* [Work task]
Using the data below, output the first line and every line after it up to and including the line containing "cachear las herramientas.", exactly as written and with nothing added.

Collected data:
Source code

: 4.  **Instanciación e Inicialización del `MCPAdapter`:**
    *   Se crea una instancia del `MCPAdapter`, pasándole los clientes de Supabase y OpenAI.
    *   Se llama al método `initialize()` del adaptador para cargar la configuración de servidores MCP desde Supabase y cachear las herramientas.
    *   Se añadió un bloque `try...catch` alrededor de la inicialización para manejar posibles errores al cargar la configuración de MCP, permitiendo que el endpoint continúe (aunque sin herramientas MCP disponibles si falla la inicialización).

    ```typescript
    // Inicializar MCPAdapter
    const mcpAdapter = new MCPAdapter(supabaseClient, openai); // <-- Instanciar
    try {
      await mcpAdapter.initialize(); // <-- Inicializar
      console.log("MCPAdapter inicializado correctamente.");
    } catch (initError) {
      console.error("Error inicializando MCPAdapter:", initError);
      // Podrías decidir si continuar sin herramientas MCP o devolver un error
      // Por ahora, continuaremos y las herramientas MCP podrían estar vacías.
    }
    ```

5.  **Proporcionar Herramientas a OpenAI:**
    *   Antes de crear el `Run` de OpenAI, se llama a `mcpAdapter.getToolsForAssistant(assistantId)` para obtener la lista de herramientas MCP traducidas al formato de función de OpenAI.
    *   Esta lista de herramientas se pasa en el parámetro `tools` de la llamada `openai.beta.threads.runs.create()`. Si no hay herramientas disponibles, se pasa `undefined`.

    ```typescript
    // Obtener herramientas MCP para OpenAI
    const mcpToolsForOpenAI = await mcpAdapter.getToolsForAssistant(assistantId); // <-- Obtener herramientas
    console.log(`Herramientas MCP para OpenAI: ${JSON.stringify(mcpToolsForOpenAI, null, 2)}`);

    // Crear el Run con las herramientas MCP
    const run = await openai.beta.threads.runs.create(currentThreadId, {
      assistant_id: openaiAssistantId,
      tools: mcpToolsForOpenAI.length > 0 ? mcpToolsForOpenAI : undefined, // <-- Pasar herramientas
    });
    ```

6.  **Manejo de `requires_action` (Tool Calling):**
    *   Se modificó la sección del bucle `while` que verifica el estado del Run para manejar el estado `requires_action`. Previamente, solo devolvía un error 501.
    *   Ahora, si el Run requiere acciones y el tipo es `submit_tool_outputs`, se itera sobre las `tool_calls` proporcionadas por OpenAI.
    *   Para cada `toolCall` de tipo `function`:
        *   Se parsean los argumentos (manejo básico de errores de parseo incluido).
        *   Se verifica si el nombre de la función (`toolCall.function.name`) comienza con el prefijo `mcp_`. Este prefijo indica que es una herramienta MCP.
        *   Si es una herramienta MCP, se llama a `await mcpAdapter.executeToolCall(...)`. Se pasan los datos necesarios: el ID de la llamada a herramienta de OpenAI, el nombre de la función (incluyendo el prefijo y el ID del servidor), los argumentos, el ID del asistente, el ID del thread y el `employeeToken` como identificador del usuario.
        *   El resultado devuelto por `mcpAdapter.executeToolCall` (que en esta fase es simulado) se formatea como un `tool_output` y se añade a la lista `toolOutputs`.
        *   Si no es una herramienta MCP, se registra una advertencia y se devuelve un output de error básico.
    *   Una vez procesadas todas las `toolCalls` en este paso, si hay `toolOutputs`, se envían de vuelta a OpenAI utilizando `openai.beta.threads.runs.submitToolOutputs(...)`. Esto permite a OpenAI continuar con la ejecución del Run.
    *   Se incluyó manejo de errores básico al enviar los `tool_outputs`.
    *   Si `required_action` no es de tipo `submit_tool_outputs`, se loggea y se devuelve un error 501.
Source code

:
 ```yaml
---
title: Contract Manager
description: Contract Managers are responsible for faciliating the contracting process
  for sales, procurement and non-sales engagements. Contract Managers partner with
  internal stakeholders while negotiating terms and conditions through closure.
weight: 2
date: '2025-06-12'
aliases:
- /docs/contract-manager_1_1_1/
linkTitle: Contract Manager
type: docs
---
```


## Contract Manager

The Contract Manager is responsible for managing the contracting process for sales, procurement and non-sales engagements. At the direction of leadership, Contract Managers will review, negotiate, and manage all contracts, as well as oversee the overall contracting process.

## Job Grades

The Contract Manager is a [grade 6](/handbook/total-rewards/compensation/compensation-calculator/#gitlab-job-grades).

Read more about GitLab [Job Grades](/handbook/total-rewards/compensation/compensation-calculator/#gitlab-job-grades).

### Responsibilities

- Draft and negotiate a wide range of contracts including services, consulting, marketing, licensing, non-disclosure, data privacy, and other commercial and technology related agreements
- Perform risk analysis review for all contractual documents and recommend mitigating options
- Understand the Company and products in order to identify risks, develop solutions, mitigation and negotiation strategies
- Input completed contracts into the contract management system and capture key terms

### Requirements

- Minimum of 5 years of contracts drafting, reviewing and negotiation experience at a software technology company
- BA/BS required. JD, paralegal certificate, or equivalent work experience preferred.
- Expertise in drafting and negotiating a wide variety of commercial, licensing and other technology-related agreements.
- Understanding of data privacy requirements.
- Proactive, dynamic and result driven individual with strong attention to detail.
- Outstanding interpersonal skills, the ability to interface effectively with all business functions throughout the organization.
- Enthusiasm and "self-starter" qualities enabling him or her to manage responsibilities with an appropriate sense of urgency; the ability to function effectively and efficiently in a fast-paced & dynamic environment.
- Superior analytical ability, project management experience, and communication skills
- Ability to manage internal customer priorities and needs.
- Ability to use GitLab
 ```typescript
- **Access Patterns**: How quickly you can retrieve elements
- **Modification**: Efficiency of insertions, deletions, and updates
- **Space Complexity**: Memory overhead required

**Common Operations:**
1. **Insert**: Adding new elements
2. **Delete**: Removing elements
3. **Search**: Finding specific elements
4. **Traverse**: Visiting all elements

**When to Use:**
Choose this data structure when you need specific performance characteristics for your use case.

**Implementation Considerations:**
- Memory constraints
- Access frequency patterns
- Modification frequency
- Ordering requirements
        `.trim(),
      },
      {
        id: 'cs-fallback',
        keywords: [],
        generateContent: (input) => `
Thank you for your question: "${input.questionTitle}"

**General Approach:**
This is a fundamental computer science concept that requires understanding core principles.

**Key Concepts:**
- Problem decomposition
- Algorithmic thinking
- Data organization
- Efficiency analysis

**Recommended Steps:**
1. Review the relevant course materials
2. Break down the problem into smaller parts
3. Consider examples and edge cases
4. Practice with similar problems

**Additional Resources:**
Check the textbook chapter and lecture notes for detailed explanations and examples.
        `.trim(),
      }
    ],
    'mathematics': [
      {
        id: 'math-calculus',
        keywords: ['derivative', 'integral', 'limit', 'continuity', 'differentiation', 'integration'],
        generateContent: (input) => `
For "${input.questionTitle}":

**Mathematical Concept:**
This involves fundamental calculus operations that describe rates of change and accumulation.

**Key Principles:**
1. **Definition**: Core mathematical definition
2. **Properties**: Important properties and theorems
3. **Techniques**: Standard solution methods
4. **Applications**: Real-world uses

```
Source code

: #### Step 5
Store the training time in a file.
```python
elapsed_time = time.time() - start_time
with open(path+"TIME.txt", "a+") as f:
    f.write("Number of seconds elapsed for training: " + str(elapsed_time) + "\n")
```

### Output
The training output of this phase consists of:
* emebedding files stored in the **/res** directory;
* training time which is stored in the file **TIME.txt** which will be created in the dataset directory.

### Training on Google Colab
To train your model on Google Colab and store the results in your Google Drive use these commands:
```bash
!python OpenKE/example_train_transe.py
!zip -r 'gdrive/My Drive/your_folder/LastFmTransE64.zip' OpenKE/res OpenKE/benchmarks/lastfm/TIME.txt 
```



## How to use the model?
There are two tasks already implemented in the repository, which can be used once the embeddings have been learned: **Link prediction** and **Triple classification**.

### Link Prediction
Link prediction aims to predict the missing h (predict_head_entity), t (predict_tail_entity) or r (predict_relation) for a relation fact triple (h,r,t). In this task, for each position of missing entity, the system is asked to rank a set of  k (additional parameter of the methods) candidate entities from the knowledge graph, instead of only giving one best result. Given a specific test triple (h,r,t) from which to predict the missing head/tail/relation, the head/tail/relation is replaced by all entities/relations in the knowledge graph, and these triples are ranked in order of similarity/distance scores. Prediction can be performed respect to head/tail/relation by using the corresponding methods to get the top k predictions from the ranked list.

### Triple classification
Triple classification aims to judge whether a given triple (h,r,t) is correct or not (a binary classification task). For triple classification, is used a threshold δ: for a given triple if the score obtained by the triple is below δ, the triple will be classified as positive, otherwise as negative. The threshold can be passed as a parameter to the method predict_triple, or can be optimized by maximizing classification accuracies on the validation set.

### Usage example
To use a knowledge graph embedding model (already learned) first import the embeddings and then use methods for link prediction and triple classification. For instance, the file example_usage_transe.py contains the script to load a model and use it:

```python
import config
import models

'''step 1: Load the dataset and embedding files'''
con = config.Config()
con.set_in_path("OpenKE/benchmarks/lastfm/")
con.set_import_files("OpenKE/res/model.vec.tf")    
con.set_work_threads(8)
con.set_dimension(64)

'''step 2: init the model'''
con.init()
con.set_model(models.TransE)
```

* [Result for this task]
Source code

: 4.  **Instanciación e Inicialización del `MCPAdapter`:**
    *   Se crea una instancia del `MCPAdapter`, pasándole los clientes de Supabase y OpenAI.
    *   Se llama al método `initialize()` del adaptador para cargar la configuración de servidores MCP desde Supabase y cachear las herramientas.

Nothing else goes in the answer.